== WORK REQUEST ==
In the records below, begin at the line containing "25H | no function" and end at the line containing "write logical sector"; quote every line in that span exactly, including both boundary lines, and no others.

== RECORDS SUPPLIED ==
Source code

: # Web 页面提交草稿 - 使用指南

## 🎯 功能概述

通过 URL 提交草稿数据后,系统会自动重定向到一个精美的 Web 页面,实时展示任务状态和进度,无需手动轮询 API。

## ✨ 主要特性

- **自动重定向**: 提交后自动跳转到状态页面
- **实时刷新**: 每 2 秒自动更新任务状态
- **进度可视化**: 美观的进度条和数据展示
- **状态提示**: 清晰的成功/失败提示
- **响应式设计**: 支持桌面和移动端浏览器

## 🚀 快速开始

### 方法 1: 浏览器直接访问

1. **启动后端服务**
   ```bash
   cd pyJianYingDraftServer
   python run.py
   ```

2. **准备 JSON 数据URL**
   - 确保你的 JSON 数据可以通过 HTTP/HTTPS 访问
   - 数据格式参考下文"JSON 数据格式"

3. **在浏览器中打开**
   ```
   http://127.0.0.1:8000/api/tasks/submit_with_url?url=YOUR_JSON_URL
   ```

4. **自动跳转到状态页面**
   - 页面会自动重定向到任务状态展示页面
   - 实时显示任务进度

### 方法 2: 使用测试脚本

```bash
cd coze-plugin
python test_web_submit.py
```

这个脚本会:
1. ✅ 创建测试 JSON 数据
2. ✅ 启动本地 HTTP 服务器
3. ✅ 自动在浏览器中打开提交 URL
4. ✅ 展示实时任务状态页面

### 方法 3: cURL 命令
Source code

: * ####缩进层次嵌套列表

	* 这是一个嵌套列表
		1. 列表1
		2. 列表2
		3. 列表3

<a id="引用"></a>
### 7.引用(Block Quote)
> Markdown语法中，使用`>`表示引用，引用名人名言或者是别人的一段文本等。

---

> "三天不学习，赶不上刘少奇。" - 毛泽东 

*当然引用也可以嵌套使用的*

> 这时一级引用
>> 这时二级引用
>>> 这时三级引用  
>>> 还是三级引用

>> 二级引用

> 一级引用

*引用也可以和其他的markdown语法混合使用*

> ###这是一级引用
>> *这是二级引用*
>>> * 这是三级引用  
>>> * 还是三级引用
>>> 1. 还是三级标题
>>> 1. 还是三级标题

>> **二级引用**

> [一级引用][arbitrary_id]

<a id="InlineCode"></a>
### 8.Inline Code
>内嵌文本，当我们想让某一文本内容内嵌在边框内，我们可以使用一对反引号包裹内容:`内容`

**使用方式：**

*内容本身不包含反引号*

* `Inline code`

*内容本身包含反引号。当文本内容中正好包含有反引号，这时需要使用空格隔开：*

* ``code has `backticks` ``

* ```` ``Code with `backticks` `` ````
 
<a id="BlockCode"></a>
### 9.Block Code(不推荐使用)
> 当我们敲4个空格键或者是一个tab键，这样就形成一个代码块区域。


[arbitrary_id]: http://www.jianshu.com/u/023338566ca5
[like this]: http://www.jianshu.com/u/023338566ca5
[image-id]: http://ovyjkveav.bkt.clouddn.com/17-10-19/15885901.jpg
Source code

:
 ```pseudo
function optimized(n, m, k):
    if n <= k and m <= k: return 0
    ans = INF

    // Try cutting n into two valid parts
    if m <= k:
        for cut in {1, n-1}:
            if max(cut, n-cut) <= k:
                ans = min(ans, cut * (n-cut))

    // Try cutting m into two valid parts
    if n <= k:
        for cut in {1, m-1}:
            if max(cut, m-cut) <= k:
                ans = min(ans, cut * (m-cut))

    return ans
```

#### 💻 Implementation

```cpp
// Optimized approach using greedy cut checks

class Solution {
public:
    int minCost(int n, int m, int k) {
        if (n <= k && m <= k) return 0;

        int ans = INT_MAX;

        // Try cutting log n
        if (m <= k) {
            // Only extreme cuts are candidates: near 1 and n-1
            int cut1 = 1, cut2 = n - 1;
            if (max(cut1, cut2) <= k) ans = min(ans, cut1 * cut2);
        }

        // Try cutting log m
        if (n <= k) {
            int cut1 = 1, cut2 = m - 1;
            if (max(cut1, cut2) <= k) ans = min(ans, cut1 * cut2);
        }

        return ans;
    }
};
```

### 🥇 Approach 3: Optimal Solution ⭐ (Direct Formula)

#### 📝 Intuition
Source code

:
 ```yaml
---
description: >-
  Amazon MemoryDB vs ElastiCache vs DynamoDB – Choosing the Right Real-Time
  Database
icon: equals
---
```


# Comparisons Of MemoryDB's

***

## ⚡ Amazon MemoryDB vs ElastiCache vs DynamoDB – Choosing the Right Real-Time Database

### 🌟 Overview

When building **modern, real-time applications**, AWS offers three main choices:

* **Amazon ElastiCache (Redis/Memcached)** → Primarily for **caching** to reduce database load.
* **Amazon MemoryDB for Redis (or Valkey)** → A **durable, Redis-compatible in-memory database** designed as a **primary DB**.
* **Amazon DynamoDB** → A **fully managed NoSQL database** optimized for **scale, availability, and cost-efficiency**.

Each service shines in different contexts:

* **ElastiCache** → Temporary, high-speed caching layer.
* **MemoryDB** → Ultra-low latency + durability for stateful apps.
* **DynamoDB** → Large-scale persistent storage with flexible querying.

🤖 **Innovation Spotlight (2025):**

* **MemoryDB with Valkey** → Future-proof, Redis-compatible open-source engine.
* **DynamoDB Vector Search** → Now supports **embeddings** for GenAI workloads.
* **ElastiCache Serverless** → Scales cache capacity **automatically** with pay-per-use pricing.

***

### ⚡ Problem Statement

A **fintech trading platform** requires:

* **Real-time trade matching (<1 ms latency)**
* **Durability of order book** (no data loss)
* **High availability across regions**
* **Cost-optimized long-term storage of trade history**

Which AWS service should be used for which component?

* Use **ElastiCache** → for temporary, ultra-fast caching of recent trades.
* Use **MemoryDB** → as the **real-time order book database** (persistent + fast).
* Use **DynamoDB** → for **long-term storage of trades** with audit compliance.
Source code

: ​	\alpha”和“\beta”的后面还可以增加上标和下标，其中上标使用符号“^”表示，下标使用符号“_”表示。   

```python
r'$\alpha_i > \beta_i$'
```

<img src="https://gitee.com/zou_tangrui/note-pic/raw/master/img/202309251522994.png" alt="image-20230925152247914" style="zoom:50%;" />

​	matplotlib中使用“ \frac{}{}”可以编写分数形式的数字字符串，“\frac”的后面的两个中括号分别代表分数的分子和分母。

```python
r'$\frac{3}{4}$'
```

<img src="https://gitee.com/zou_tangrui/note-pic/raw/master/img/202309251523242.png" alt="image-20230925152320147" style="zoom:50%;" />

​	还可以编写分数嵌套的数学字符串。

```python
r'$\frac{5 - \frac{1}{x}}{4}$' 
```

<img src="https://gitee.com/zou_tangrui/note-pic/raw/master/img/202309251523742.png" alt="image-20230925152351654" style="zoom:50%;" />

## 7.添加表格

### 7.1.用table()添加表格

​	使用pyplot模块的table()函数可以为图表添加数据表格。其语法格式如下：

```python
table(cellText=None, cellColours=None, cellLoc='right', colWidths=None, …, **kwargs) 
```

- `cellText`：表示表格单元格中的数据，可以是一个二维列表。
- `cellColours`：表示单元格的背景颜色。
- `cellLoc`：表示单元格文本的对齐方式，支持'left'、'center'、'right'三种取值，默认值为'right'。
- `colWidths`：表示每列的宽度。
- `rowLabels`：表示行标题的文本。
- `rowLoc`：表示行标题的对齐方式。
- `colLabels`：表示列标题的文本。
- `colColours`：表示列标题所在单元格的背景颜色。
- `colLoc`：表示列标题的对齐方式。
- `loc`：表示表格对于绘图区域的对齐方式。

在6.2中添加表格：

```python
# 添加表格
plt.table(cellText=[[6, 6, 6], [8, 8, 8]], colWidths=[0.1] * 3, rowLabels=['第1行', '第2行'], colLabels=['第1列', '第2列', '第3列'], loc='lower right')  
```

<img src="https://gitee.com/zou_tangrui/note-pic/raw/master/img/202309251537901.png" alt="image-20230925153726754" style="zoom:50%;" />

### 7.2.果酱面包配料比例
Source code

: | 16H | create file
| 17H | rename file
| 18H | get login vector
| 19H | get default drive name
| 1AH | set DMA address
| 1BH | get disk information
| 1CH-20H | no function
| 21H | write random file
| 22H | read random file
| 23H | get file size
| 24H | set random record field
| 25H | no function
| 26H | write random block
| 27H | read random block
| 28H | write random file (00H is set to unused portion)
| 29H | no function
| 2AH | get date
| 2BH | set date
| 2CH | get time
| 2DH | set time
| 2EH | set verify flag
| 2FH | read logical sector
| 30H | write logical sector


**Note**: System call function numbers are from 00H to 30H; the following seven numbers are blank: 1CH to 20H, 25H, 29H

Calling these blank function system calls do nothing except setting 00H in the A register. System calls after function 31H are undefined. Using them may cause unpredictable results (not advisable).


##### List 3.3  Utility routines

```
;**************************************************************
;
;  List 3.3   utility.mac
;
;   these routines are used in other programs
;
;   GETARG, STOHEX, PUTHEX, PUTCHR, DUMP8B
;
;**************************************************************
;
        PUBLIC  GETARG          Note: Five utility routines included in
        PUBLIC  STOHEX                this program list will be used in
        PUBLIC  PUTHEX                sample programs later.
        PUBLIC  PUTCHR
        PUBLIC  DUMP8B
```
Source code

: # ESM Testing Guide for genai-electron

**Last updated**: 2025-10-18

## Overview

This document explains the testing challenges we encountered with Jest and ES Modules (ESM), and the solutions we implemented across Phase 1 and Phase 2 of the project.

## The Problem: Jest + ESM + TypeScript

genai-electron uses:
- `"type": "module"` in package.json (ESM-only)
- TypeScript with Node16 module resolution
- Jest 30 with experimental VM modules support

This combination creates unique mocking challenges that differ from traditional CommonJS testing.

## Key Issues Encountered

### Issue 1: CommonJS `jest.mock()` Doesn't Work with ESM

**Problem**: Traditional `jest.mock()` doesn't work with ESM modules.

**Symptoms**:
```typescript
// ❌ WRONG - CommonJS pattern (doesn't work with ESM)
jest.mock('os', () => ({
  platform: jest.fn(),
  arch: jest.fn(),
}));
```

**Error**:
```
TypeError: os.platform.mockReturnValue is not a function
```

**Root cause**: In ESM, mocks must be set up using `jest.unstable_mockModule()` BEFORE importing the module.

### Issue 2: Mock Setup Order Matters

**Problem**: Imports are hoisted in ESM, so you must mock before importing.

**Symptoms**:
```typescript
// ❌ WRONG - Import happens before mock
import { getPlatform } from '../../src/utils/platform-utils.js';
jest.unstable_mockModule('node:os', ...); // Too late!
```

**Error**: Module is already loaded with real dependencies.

== OUTPUT OF THE TASK ==
| 25H | no function
| 26H | write random block
| 27H | read random block
| 28H | write random file (00H is set to unused portion)
| 29H | no function
| 2AH | get date
| 2BH | set date
| 2CH | get time
| 2DH | set time
| 2EH | set verify flag
| 2FH | read logical sector
| 30H | write logical sector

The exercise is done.